* [Compiti da svolgere]:
1. Riprendi dall'estratto su Altofest tutto quanto va da "Si tratta di" giù fino a "Europea della Cultura." e modificalo mettendo "lavoro" al posto di "impegno".
2. Secondo l'estratto su Altofest, quale tema ha avuto l'ottava edizione napoletana?

* [Estratto fornito]:
○ ○ ○ ○ ○

MATTEO BRIGHENTI | Si chiede permesso, prima di entrare. Altofest International Contemporary Live Arts accade in luoghi “altri” di Napoli. Altri i proprietari, altri gli usi. Appartamenti, autorimesse, negozi, sale consiliari, non nascono come teatri in senso stretto, ma rinascono come tali, perché su di essi interviene lo sguardo largo dell’incontro. Lo spettacolo, inteso qui come tutto ciò che è degno di attenzione, nel non festival per eccellenza è il legame tra un artista e la sua opera, da un lato, con un donatore e il suo spazio, dall’altro. Il pubblico è accolto in “casa” di entrambi, su una mappa della città ricostruita dai curatori, TeatrInGestAzione, che ogni anno dal 2011 intrecciano distanze geografiche e propositi artistici, riflessioni internazionali e urgenze locali.
Si tratta di una direzione artistica pensata da Anna Gesualdi e Giovanni Trono come una “drammaturgia”, che ha per orizzonte creativo l’incessante ricerca del “fare in comune” e dal basso, dare luogo alla cultura, e viceversa. Un impegno gravoso e decisivo, tanto da essere riconosciuto a livello europeo, i soli italiani fra i premiati, con il prestigioso EFFE Award 2017-18, e con il bollino per l’Anno Europeo del Patrimonio, e aver realizzato un formato speciale, Altofest Malta, per Valletta 2018 Capitale Europea della Cultura.
L’ottava edizione napoletana (4-8 luglio), in collaborazione con i cittadini dei quartieri Materdei, Sanità, Centro Storico, Vomero e Pedamentina a San Martino, ha avuto per tema “Words Matter / Le parole sono importanti”. Lo sosteneva o, meglio, urlava già Nanni Moretti nel film Palombella rossa del 1989. All’epoca era uno sfogo contro l’impoverimento del (formulare un) pensiero. Nelle mani di Gesualdi/Trono è la riaffermazione della materia prima dell’incontro, per riflettere, discutere, affrontare affanni e opportunità dell’oggi.

○ ○ ○ ○ ○

* [Materiale di partenza]:
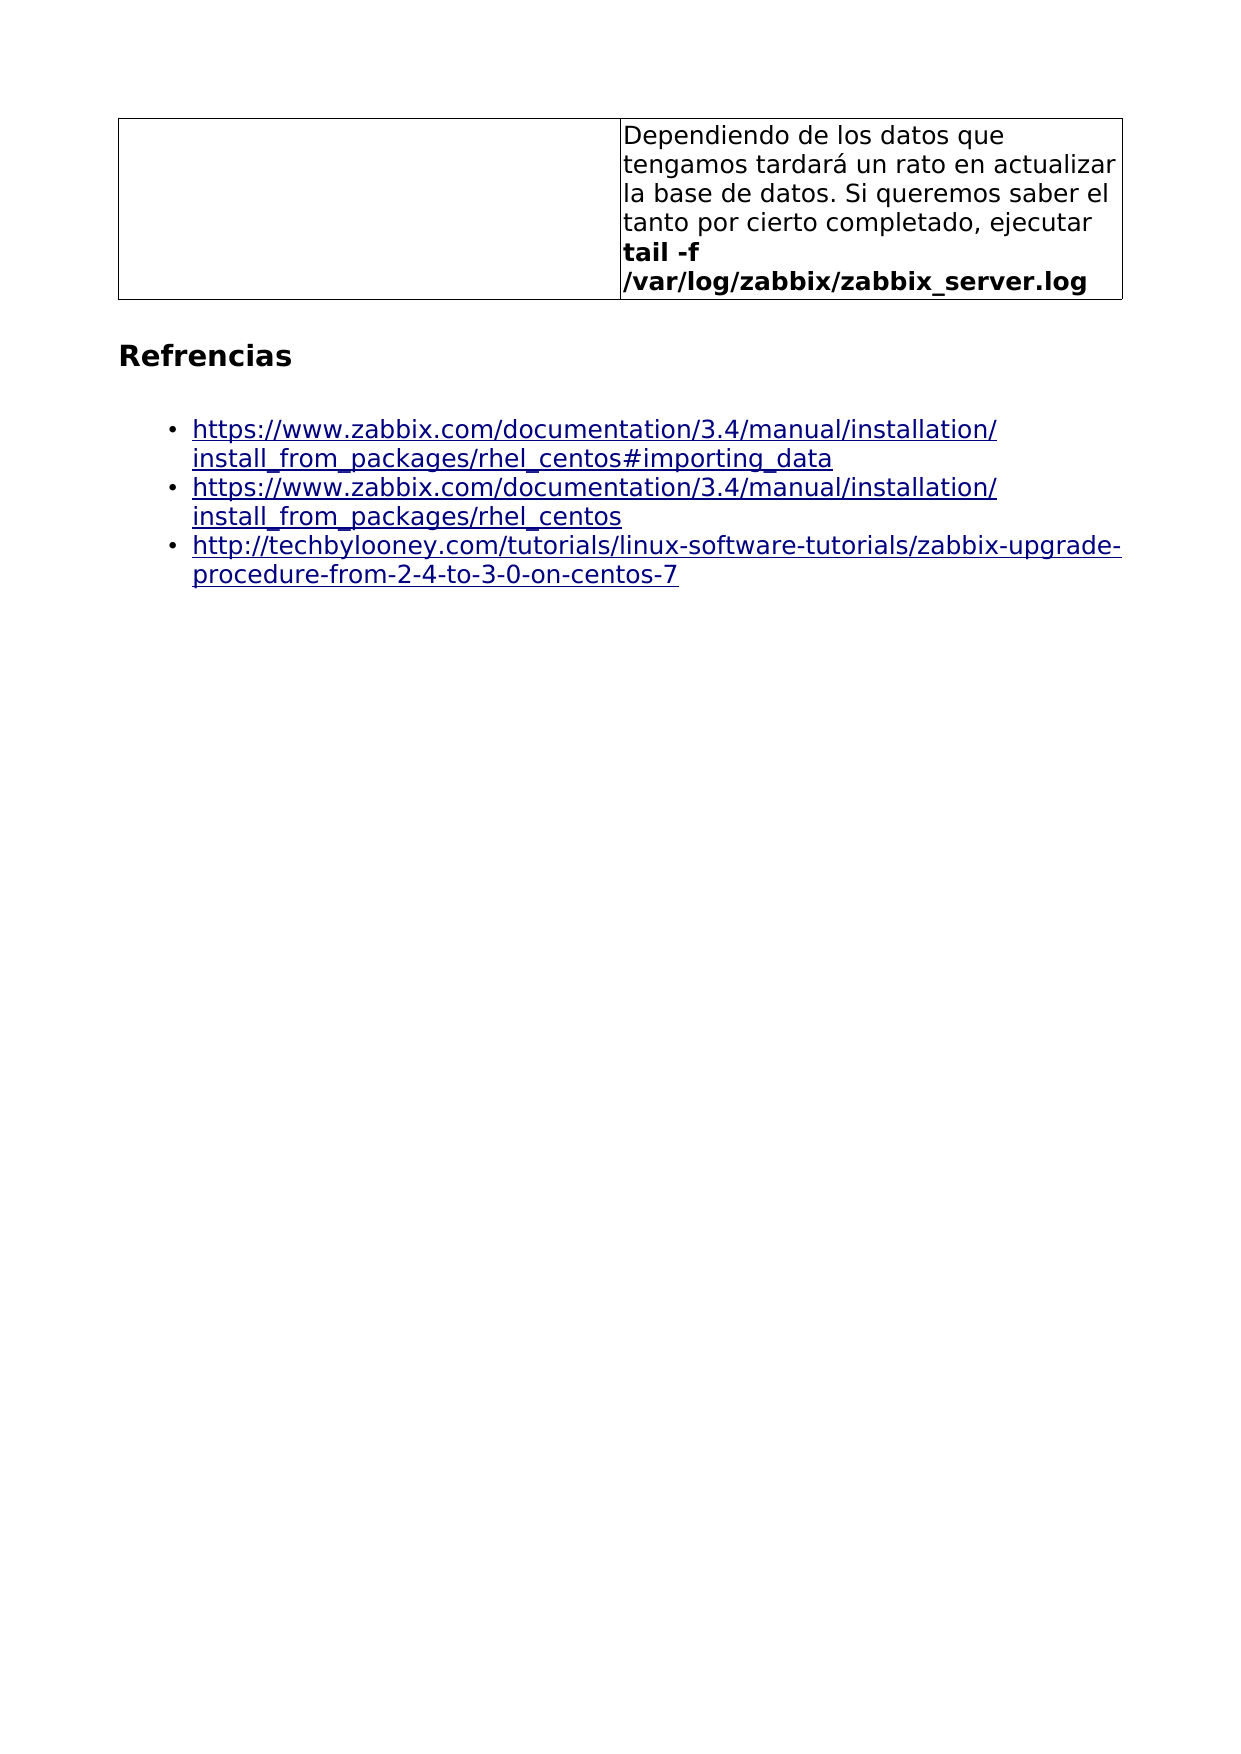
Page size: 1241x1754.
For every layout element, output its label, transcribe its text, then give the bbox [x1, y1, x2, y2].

○ ○ ○ ○ ○

* [Risultati dei compiti]:
1.
Si tratta di una direzione artistica pensata da Anna Gesualdi e Giovanni Trono come una “drammaturgia”, che ha per orizzonte creativo l’incessante ricerca del “fare in comune” e dal basso, dare luogo alla cultura, e viceversa. Un lavoro gravoso e decisivo, tanto da essere riconosciuto a livello europeo, i soli italiani fra i premiati, con il prestigioso EFFE Award 2017-18, e con il bollino per l’Anno Europeo del Patrimonio, e aver realizzato un formato speciale, Altofest Malta, per Valletta 2018 Capitale Europea della Cultura.

2. “Words Matter / Le parole sono importanti”.